El rescate en Tailandia pone el foco sobre la situación de los niños apátridas en el país

Una ambulancia evacua a uno de los rescatados de la cueva en Tailandia
REUTERS / SOE ZEYA TUN
Publicado 11/07/2018 23:48:04CET

BOMBAY (INDIA), 11 Jul. (Thomson Reuters Foundation/EP) -

El rescate de los doce niños y su entrenador de fútbol en una cueva en la provincia tailandesa de Chiang Rai, situada en el norte del país, ha puesto el foco sobre la situación de los niños apátridas en el país.

Al menos tres de los niños, así como su entrenador, son refugiados. Como miles de personas que buscaron refugio en Tailandia, tienen pocos derechos y protecciones legales, lo que les deja en una situación de vulnerabilidad ante el abuso y la explotación, según activistas.

"No son reconocidos como ciudadanos de ningún país y generalmente son pobres, con limitaciones en sus derechos a viajar, trabajar o acceder a los beneficios sociales", ha dicho la activista Matcha Phoru In, que trabaja con refugiados indocumentados en el norte del país.

"Los niños hacen frente a dificultades para entrar en la escuela y completar su educación. Los niños pueden ser enviados a templos budistas o refugios en iglesias debido a que sus padres piensan que están mejor allí", ha agregado.

El Gobierno tiene registrados a cerca de 487.000 personas apátridas, de las que 146.269 son menores de edad, según datos del Alto Comisionado de las Naciones Unidas para los Refugiados (ACNUR), si bien activistas dicen que la cifra podría ascender a tres millones.

Tailandia no es firmante de la Convención sobre el Estatuto de los Refugiados de 1951, si bien se ha comprometido a desarrollar un sistema de supervisión para hacer frente al tráfico de personas y aumentar el acceso a la educación, la sanidad y el registro civil a estas personas.

Un sondeo publicado en junio por la organización no gubernamental Save the Children refleja que los niños refugiados en Bangkok y la capital de Indonesia, Yakarta, hacen frente a un creciente riesgo de ser víctimas del tráfico de personas y el trabajo forzoso.

Para poder optar a la ciudadanía, el niño debe haber nacido en Tailandia y los padres deben pertenecer a un grupo étnico reconocido por las autoridades y haber vivido en el país desde hace años.

Ratirose Supaporn, de Save the Children, ha destacado que si bien la política de ciudadanía de Tailandia ofrece opciones a los refugiados, las condiciones pueden ser estrictas.

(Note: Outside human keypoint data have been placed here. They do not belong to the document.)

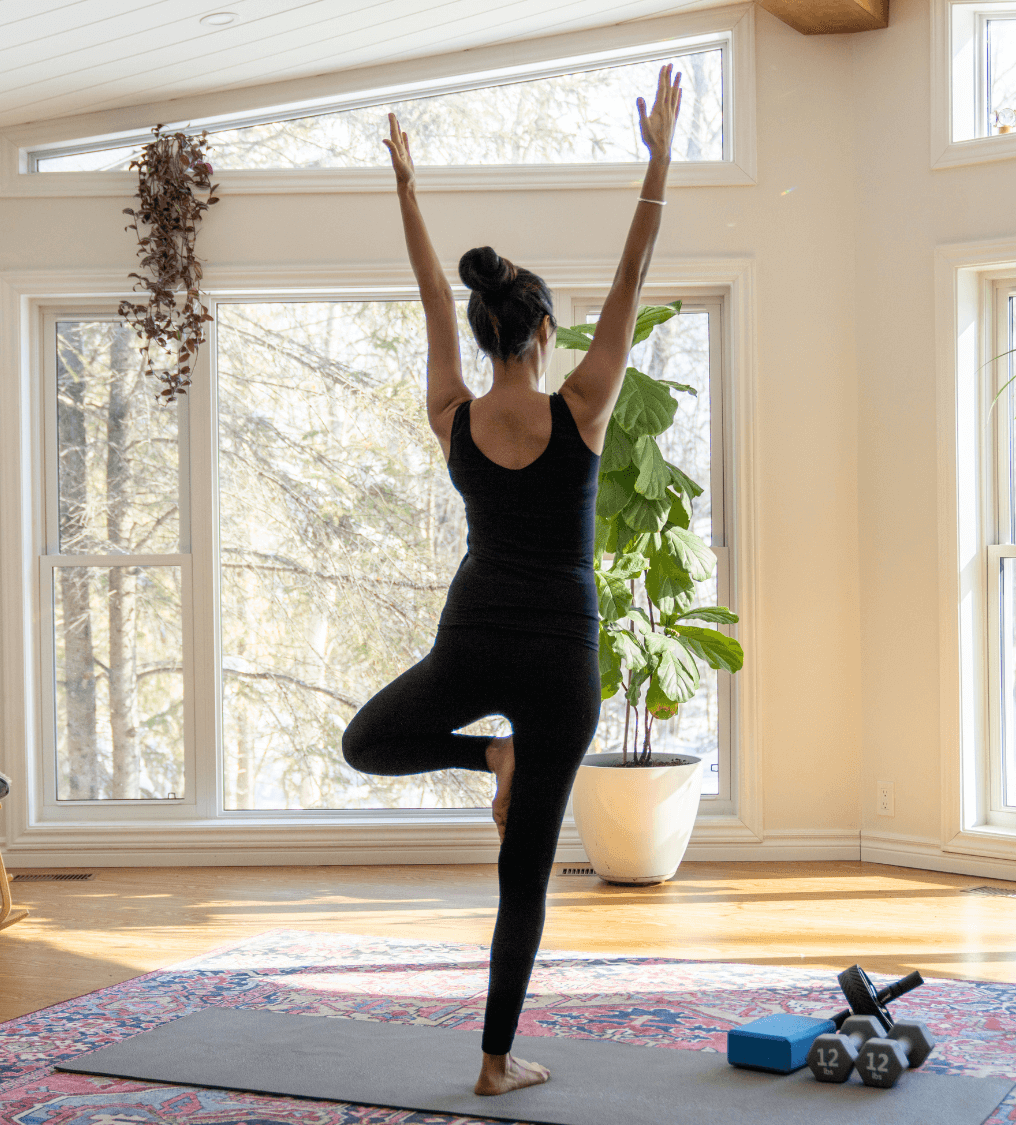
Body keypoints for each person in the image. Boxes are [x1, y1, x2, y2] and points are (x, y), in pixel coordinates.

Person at [339, 67, 682, 1096]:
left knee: (368, 743)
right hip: (560, 660)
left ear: (485, 333)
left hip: (475, 634)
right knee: (522, 872)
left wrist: (404, 189)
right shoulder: (583, 403)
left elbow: (426, 292)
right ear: (540, 334)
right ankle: (494, 1062)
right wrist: (658, 161)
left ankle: (482, 756)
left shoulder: (452, 412)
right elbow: (631, 280)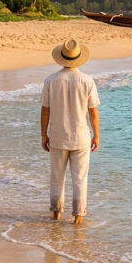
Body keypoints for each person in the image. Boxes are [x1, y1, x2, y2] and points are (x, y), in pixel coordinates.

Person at [41, 38, 100, 225]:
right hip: (81, 137)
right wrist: (96, 135)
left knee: (57, 178)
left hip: (58, 136)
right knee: (80, 179)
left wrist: (44, 134)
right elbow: (93, 112)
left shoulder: (51, 80)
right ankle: (78, 217)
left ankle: (57, 214)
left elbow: (45, 109)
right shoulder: (87, 80)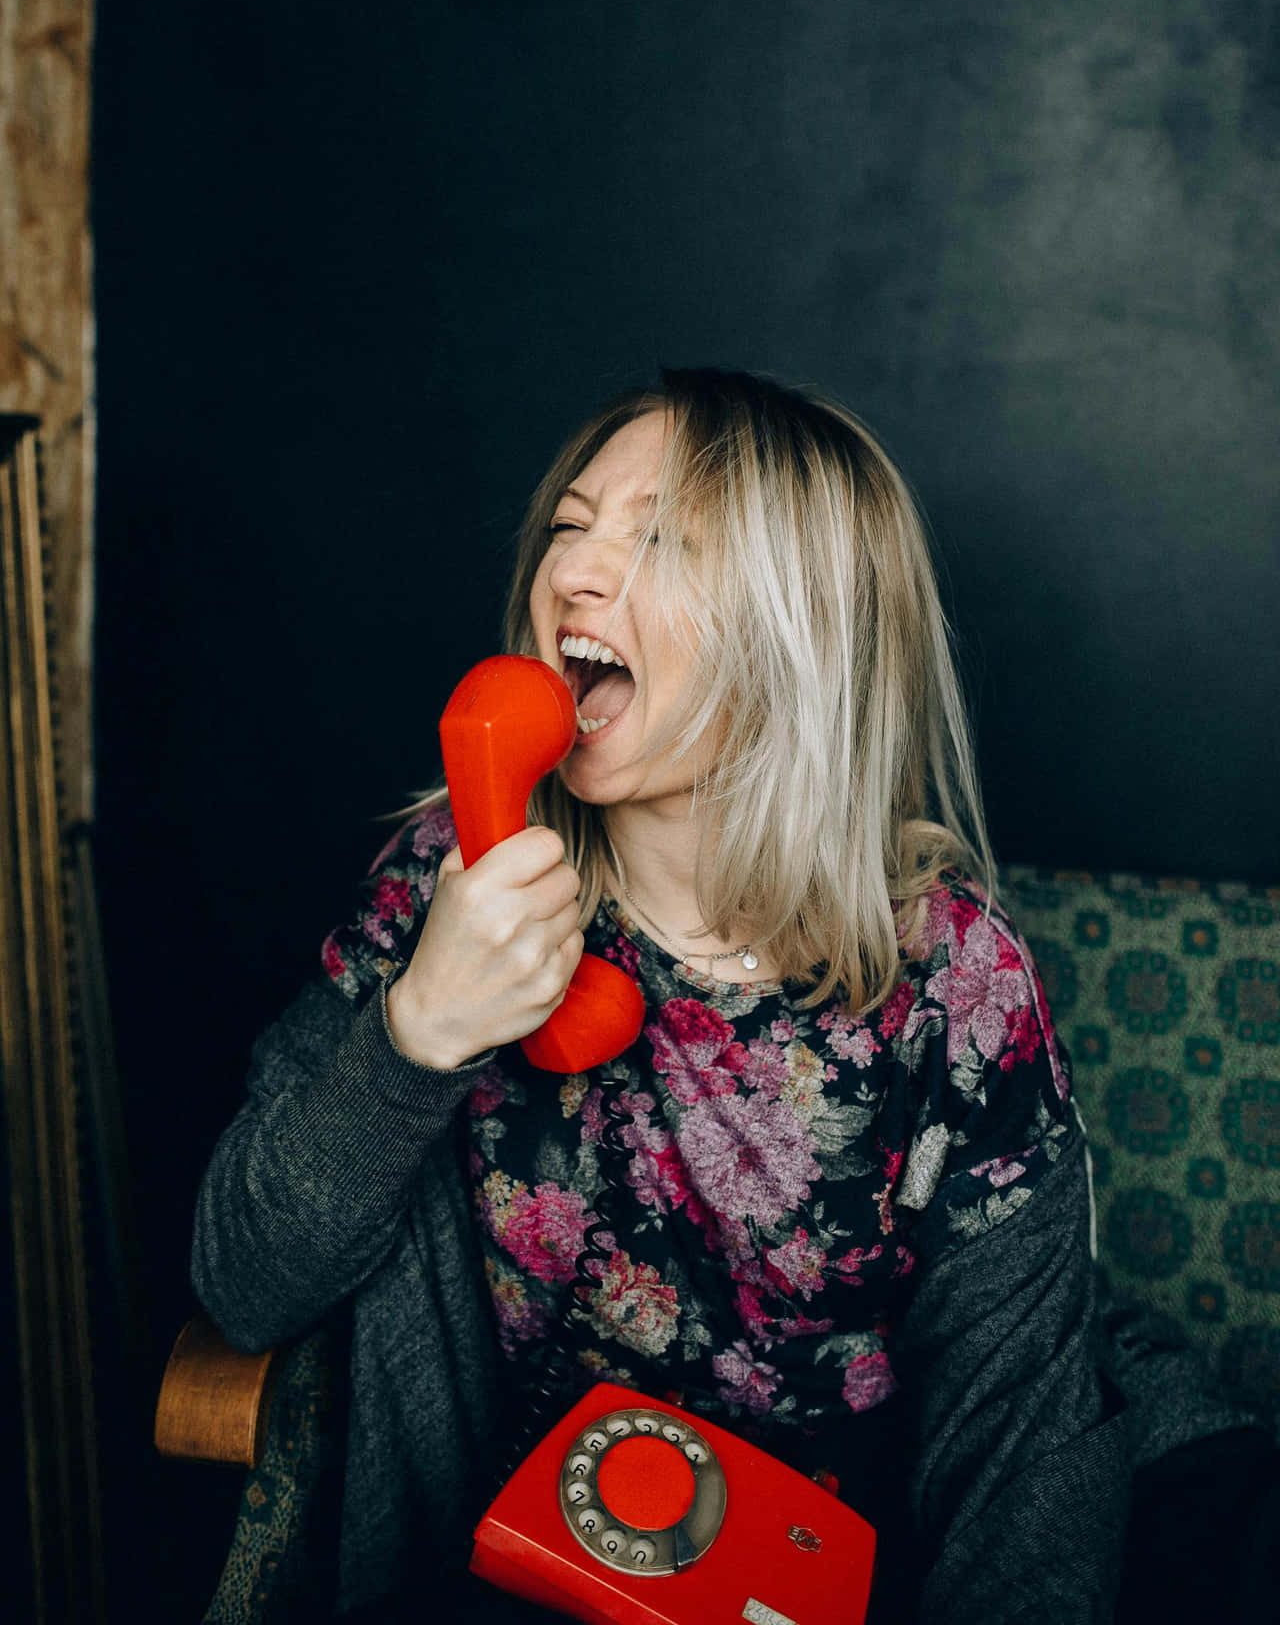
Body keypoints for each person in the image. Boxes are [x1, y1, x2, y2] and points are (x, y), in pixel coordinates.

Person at [191, 368, 1269, 1624]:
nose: (573, 575)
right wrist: (416, 1033)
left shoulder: (950, 977)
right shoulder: (452, 881)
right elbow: (242, 1282)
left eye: (659, 541)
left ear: (800, 632)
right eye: (570, 525)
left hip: (866, 1568)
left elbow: (1017, 1424)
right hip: (544, 1564)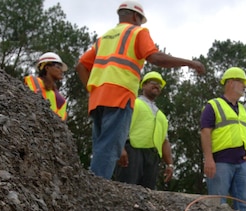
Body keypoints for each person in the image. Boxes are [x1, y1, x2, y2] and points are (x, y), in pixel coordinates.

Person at [75, 1, 205, 179]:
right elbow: (156, 57)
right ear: (136, 17)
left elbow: (81, 66)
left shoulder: (105, 37)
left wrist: (91, 89)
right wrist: (189, 63)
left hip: (98, 98)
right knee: (108, 150)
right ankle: (94, 188)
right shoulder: (137, 32)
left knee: (100, 147)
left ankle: (92, 185)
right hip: (119, 95)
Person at [200, 67, 246, 211]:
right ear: (231, 82)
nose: (245, 86)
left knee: (245, 205)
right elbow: (205, 131)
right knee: (217, 205)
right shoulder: (213, 105)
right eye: (242, 82)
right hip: (220, 162)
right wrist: (208, 159)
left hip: (242, 164)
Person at [114, 71, 173, 189]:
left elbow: (164, 141)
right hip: (132, 152)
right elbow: (118, 125)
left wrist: (170, 164)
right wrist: (120, 148)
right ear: (143, 85)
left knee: (147, 194)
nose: (157, 85)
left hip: (152, 158)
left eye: (159, 84)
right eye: (153, 82)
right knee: (127, 190)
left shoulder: (161, 116)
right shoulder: (134, 102)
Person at [24, 52, 68, 121]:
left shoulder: (60, 97)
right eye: (58, 67)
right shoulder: (34, 81)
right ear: (47, 68)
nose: (61, 70)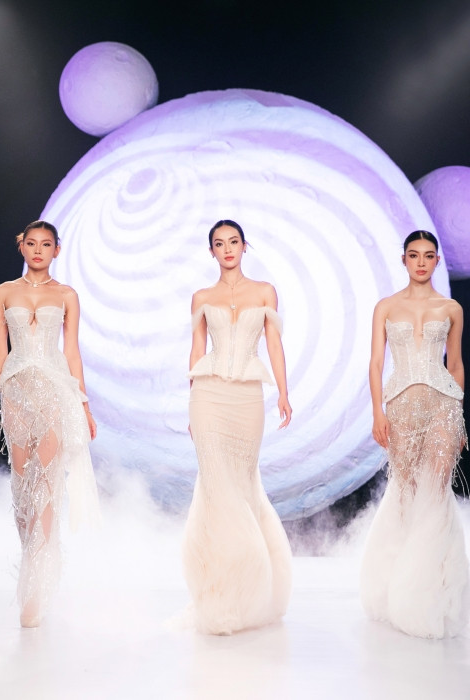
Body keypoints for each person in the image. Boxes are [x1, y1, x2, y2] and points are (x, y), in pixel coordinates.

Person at [0, 220, 101, 628]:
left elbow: (73, 353)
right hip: (16, 391)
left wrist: (84, 406)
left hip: (54, 391)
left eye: (45, 244)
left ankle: (37, 585)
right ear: (22, 247)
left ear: (56, 250)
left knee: (46, 486)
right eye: (31, 243)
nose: (38, 250)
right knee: (21, 486)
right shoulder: (4, 291)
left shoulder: (66, 295)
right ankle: (32, 563)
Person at [182, 219, 294, 635]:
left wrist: (283, 393)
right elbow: (197, 349)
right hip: (208, 396)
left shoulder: (265, 292)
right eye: (219, 243)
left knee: (243, 487)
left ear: (245, 246)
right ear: (211, 251)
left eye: (233, 241)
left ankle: (249, 590)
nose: (227, 248)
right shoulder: (201, 297)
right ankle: (218, 594)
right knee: (216, 488)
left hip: (247, 397)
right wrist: (191, 402)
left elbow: (274, 344)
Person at [360, 229, 470, 639]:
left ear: (437, 261)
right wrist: (377, 411)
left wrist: (460, 414)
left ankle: (433, 593)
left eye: (428, 255)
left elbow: (455, 364)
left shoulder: (452, 308)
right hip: (402, 405)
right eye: (413, 255)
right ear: (403, 259)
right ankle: (396, 587)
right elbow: (375, 363)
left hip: (443, 405)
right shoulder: (386, 307)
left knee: (436, 493)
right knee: (405, 493)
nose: (421, 262)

"El papeleo puede también ser confuso para las personas con escasa educación, y la aplicación a nivel local puede llevar su tiempo. Esto significa que la gente puede seguir indocumentada durante un largo periodo de tiempo", ha lamentado.

EL RESCATE

Los niños desaparecieron el 23 de junio en la cueva huyendo de las lluvias torrenciales, pero quedaron atrapados por la crecida de las aguas en una cavidad ubicada varios kilómetros adentro. Buzos británicos les localizaron el 2 de julio con vida.

El rescate comenzó el domingo, cuando salieron cuatro, el lunes rescataron a otros cuatro y el martes a los cuatro restantes. Narongsak ha contado este miércoles que decidieron sacarles de la cueva porque los niveles de oxígeno empezaban a ser demasiado bajos.

Los buzos tuvieron que enseñar a los niños a bucear, si bien fuentes del operativo de rescate consultadas por BBC han revelado que también fueron sedados antes de comenzar con las inmersiones para evitar que entraran en pánico por la oscuridad de las aguas.

Para liberar a los niños y a su monitor, que quedó atrapado con ellos, fueron necesarios unos cien efectivos, tanto de Tailandia como de otros países. "Tampoco somos héroes. Es para lo que hemos sido entrenados. No abandonamos a la gente", ha subrayado Narongsak.

"No vemos a los niños como héroes o como culpables. Son niños siendo niños, fue un accidente", ha dicho. El primer ministro, Prayuth Chan Ocha, ha insistido en que son solo niños y ha pedido respetar su "espacio personal". "Los mejor es no agobiarles, dejarles estudiar", ha zanjado.